> _PROBLEM_
Your answer should be the lines below from the one with "diferentes tipos de" to the one with "olabilir. Tırnak uçlarındaki", both included, given again exactly and with nothing added.

Start of GIVEN ENTRIES

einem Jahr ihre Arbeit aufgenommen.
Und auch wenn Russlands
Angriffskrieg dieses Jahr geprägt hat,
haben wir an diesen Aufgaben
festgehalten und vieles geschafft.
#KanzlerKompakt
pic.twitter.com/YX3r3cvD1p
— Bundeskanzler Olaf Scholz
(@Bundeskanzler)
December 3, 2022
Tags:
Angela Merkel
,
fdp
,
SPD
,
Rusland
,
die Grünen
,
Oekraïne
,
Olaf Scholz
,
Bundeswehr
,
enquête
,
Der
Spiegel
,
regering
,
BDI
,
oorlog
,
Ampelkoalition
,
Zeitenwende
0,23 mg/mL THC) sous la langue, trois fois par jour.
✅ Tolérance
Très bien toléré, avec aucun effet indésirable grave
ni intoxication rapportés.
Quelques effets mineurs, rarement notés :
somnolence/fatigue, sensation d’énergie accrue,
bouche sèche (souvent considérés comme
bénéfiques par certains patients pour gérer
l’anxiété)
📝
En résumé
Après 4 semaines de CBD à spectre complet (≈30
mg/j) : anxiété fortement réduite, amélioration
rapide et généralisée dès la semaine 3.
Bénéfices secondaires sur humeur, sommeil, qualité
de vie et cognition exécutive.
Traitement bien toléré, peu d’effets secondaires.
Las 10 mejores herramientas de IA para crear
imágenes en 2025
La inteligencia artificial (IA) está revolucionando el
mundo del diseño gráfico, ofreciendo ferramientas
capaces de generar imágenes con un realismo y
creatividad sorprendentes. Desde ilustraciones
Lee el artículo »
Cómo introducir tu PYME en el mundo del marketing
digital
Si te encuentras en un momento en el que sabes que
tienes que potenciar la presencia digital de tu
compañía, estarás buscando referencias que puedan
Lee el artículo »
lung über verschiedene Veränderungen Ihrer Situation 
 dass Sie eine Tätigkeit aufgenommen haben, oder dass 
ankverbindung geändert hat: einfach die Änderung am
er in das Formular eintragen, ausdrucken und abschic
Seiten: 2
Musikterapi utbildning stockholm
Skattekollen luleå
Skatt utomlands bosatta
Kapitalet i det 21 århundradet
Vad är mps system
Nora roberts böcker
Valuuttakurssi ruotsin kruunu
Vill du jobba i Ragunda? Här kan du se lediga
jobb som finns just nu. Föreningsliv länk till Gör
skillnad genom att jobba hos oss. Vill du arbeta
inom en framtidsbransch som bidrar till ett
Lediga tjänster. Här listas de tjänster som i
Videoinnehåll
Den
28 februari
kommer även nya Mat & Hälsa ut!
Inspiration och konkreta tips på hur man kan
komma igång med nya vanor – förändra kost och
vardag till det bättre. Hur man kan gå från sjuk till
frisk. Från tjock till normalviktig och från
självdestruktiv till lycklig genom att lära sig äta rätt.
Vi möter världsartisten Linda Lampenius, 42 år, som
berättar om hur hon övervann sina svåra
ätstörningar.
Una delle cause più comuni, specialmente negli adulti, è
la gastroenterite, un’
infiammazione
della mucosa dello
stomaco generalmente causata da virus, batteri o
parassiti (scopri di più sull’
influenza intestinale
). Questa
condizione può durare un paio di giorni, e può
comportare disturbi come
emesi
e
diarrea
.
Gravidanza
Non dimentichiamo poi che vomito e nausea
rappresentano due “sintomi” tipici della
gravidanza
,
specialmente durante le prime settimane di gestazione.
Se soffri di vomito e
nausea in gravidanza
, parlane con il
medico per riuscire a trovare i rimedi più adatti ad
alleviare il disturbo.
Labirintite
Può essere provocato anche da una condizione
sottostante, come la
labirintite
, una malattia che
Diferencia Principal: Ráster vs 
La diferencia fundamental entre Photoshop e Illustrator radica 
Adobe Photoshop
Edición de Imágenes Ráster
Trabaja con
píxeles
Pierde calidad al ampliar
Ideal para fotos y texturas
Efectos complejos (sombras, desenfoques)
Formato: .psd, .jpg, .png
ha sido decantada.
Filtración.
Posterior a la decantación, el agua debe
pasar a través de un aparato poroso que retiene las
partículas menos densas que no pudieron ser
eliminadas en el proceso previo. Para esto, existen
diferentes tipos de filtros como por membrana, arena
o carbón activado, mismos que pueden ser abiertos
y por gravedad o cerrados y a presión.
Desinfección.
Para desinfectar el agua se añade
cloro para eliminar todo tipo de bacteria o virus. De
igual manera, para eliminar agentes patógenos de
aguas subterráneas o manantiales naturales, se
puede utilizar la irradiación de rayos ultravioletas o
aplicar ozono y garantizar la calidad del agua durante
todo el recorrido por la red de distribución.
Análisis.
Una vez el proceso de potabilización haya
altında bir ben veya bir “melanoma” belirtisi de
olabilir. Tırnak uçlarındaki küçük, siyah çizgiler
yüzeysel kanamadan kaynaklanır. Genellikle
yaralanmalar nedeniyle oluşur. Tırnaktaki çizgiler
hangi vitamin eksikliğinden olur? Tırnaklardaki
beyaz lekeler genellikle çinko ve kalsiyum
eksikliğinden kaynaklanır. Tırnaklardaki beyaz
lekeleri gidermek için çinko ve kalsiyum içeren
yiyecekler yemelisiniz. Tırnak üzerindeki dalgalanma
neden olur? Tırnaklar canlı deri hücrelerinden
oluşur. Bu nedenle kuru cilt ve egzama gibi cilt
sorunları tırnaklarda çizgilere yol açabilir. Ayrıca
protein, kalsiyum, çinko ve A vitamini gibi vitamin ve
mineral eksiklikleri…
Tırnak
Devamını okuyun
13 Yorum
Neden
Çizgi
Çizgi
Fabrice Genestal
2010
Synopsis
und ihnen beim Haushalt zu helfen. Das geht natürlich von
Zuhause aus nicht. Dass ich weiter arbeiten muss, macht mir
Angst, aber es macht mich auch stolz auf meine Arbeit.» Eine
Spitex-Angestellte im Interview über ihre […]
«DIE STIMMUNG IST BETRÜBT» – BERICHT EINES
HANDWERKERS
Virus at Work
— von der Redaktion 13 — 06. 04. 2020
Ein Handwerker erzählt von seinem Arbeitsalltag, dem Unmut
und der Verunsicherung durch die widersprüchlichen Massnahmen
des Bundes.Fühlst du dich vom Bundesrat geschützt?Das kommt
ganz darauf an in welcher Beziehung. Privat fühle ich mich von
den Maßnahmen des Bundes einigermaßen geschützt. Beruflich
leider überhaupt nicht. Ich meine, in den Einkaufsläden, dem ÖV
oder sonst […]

End of GIVEN ENTRIES
Start of GIVEN ENTRIES

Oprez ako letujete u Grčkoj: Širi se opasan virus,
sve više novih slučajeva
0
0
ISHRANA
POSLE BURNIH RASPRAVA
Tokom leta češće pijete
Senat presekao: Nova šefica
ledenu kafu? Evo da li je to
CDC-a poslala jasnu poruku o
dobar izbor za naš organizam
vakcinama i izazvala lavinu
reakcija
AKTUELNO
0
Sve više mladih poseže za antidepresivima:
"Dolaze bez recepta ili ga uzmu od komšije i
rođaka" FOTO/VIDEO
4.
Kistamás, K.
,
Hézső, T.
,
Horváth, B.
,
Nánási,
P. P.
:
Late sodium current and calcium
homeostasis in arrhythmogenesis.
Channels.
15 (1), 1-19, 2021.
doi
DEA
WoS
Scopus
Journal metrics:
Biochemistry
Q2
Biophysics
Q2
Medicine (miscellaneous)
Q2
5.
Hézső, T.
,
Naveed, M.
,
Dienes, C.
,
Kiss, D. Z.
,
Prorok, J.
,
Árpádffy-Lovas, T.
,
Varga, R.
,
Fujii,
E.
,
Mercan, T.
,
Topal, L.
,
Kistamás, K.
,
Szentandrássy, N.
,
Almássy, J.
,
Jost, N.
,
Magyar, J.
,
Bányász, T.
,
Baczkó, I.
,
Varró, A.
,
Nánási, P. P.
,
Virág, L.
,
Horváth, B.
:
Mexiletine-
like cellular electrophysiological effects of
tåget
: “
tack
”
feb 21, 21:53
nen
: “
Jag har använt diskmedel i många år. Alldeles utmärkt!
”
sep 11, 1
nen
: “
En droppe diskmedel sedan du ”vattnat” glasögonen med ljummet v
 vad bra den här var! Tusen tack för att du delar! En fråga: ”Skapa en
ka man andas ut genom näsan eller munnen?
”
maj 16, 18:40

End of GIVEN ENTRIES

> _PROBLEM SOLUTION_
diferentes tipos de filtros como por membrana, arena
o carbón activado, mismos que pueden ser abiertos
y por gravedad o cerrados y a presión.
Desinfección.
Para desinfectar el agua se añade
cloro para eliminar todo tipo de bacteria o virus. De
igual manera, para eliminar agentes patógenos de
aguas subterráneas o manantiales naturales, se
puede utilizar la irradiación de rayos ultravioletas o
aplicar ozono y garantizar la calidad del agua durante
todo el recorrido por la red de distribución.
Análisis.
Una vez el proceso de potabilización haya
altında bir ben veya bir “melanoma” belirtisi de
olabilir. Tırnak uçlarındaki küçük, siyah çizgiler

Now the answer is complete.